Several days ago we posted a story about a weasel in England that jumped a woodpecker, and soon found itself airborne aboard the bird's back.

Weasels are very interesting animals. Almost every Google discovery uses the word vicious to describe them. There is another attack story from England, this time a weasel attacking a squirrel. Rabbits and pigeons also are prey. Weasels think big.

We have or had a weasel living here, seen in our yard last summer, but unfortunately it has not made a dent in the squirrel population.

A Wisconsin web site lists weasels with badgers and wolverines when it comes top contenders for North America's toughest mammal predators. A couple of web sites list weasel as the smallest carnivore in North America. Not true. The short-tailed shrew has that honor. It is smaller than most mice, with a metabolism running full-tilt all of the time. The heart rate of a shrew at rest has been recorded at 750 beats per minute. It must eat prey equal to its own weight every day.

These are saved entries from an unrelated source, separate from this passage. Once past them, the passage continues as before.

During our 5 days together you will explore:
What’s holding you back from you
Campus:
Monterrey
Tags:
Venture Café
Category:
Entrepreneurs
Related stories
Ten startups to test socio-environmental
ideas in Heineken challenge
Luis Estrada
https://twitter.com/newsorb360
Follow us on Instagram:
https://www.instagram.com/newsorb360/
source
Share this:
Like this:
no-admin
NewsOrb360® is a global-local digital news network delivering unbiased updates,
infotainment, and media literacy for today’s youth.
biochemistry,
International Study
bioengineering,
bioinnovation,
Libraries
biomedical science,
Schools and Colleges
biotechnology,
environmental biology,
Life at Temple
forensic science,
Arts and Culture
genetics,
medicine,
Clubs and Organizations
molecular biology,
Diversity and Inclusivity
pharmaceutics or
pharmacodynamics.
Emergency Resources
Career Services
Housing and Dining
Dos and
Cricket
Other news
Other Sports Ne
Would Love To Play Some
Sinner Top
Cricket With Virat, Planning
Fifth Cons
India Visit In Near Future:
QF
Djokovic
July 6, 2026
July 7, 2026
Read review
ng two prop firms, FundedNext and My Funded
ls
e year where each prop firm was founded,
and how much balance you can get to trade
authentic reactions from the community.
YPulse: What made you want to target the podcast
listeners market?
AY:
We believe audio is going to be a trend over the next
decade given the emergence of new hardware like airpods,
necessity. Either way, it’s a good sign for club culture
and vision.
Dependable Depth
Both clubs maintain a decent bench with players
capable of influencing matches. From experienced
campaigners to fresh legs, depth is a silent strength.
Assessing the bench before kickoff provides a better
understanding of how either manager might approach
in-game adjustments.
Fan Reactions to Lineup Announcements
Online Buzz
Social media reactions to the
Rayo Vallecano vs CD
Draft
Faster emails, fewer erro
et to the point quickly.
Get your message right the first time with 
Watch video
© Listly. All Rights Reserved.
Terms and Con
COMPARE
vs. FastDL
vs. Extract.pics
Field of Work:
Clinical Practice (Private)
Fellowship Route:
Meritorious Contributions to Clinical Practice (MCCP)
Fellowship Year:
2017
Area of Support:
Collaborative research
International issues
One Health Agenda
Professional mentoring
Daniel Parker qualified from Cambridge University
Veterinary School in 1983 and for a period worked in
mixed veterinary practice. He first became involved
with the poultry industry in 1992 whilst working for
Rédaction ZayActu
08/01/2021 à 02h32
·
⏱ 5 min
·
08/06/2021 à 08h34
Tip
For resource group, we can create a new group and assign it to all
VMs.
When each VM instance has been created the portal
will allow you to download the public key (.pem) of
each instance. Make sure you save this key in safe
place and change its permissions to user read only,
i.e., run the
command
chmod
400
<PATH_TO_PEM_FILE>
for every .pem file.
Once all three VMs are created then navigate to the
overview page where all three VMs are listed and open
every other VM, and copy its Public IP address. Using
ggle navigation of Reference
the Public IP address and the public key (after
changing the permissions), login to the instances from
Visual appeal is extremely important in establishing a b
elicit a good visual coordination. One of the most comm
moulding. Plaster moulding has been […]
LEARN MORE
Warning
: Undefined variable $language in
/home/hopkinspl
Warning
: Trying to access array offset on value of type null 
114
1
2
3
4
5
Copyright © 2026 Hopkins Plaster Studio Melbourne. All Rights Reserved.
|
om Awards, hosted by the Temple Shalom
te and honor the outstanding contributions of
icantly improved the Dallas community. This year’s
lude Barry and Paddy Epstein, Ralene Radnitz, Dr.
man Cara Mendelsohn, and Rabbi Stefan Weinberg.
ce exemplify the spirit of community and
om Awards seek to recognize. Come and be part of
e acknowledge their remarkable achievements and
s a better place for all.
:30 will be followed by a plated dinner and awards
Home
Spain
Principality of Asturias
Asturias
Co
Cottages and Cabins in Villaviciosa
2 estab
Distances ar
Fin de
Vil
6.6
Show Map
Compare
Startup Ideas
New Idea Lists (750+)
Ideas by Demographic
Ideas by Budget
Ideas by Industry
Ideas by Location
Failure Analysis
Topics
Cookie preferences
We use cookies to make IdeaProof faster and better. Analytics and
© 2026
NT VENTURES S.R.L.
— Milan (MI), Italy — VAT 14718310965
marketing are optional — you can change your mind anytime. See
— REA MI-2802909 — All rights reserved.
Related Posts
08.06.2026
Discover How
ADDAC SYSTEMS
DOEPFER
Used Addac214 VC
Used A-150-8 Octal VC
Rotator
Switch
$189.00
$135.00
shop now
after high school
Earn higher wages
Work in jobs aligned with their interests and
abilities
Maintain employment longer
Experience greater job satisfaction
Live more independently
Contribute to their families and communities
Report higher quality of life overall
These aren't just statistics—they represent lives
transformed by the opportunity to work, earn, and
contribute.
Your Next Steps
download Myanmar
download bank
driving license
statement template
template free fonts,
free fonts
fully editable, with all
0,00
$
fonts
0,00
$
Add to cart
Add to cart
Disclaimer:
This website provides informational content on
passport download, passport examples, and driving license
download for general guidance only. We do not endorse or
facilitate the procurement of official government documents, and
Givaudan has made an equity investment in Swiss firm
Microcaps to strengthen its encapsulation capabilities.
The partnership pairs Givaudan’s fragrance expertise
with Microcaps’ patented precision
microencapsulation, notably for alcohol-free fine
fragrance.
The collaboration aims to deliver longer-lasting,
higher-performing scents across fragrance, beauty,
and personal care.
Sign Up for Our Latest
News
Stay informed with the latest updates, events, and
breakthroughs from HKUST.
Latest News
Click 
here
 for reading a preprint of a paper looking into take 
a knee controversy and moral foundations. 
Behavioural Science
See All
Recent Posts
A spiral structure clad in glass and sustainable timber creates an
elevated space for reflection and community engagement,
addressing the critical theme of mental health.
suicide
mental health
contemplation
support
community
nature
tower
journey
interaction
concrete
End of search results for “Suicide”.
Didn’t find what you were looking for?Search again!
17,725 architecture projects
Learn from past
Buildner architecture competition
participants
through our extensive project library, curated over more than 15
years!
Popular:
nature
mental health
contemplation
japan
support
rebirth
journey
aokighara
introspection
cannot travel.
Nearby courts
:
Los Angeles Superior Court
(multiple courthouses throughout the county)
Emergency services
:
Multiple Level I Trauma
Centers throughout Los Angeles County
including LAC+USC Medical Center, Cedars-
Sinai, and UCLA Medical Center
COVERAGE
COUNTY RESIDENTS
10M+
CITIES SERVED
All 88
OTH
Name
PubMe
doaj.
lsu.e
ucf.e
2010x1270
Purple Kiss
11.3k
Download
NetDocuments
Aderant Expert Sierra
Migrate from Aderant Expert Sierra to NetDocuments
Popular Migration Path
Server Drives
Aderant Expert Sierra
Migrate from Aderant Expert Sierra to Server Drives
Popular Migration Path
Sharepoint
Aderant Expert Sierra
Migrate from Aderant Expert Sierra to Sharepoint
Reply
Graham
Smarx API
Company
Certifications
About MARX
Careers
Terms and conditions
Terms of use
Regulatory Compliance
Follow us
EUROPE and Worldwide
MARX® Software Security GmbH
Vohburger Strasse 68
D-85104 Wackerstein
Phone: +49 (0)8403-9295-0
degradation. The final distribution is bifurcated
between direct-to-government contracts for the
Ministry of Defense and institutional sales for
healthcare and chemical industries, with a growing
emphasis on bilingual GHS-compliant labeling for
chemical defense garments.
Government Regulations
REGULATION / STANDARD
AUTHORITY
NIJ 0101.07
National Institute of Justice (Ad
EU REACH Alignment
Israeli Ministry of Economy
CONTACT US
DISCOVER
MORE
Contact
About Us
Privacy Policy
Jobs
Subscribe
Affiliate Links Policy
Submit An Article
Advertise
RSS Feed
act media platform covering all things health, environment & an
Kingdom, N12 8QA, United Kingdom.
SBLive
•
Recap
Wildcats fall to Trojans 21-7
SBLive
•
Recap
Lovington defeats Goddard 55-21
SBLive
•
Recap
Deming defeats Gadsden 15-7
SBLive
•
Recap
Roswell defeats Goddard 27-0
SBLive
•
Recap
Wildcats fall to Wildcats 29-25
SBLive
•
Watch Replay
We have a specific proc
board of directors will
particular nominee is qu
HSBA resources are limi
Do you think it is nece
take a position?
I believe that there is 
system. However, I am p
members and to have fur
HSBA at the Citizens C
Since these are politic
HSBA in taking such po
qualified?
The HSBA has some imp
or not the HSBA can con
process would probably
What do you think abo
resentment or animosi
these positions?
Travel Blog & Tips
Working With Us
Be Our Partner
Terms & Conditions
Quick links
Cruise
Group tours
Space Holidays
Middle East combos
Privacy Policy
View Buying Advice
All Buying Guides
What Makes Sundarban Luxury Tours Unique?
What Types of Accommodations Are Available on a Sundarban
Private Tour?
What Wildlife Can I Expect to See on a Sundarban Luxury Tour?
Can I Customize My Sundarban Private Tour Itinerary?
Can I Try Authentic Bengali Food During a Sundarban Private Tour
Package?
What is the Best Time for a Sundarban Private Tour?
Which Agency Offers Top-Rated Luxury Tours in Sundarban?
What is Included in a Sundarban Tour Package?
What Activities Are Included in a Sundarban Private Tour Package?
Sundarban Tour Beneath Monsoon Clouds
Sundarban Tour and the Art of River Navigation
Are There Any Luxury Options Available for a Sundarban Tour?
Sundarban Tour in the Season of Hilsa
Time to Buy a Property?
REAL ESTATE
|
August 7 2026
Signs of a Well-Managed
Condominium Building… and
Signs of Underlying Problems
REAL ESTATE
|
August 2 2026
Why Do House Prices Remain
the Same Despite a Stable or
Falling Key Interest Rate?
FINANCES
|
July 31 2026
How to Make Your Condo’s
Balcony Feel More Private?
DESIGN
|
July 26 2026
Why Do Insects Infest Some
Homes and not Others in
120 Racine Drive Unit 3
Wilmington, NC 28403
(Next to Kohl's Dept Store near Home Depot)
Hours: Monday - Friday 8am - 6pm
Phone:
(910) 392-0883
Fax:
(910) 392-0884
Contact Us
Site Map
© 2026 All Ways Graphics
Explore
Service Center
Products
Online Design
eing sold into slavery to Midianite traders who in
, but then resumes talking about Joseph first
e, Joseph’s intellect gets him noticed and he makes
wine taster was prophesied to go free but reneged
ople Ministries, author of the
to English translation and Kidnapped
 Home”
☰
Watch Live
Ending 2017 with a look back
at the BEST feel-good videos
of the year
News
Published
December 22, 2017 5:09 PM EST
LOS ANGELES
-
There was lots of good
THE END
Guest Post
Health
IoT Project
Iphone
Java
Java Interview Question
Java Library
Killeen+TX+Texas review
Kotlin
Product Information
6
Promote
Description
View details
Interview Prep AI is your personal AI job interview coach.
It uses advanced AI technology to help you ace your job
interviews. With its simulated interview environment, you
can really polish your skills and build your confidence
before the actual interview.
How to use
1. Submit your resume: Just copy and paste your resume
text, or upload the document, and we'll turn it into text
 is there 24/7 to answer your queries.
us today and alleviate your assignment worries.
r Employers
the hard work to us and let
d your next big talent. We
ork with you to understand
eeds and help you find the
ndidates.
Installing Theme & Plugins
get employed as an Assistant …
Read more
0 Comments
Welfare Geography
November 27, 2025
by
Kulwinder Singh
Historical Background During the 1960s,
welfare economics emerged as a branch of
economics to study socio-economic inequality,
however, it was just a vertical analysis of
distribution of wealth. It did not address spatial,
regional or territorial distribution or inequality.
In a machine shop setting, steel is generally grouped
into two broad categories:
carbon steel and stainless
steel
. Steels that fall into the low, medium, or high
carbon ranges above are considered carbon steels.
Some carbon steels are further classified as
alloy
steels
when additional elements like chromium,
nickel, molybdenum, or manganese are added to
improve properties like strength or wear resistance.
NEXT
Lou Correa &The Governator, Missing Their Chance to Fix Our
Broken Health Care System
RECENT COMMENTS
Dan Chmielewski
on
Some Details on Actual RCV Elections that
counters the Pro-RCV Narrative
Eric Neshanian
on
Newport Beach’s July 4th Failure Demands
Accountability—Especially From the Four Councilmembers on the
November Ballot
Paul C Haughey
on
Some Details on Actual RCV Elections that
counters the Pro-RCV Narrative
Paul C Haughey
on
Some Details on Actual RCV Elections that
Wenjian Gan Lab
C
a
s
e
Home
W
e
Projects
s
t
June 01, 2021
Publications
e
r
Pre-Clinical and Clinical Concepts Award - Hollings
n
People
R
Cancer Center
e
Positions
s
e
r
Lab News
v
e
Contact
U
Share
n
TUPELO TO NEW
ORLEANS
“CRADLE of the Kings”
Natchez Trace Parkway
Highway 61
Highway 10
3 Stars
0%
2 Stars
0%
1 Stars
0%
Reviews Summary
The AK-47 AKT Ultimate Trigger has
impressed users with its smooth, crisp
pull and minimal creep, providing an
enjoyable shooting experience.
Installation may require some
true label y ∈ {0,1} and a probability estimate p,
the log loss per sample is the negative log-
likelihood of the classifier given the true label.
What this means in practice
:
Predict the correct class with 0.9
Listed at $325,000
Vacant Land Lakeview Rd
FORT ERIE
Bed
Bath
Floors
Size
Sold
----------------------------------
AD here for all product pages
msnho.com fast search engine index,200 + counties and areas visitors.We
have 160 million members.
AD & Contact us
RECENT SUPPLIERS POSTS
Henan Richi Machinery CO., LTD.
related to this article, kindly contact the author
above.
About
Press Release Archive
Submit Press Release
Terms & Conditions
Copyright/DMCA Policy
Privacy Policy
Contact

Some years ago, in a rented garage, I had a rat problem. I set out a large wooden snap trap. It caught a mouse. I ignored it on first sight, coming back later to reset the trap. It was nowhere to be seen. I also had short-tailed shrews (sort of like a zoo, that garage). I found the trap under a cupboard, nothing remaining of the mouse but a shred of skin. I'm certain that a shrew, tiny little guy with that huge appetite, dragged the trap into that dark crevice to eat in private. The trap had to weigh 50 or 60 times as much as that tiny shrew, maybe more. I'll bet a shrew could eat a weasel in the right circumstances (maybe after it fell from a flying woodpecker).

Short-tailed shrews can be identified by the darkened tips of their front teeth. This shrew species also is one of the world's few poisonous mammals, injecting prey when its bites.

That woodpecker was lucky its attacker was only a weasel.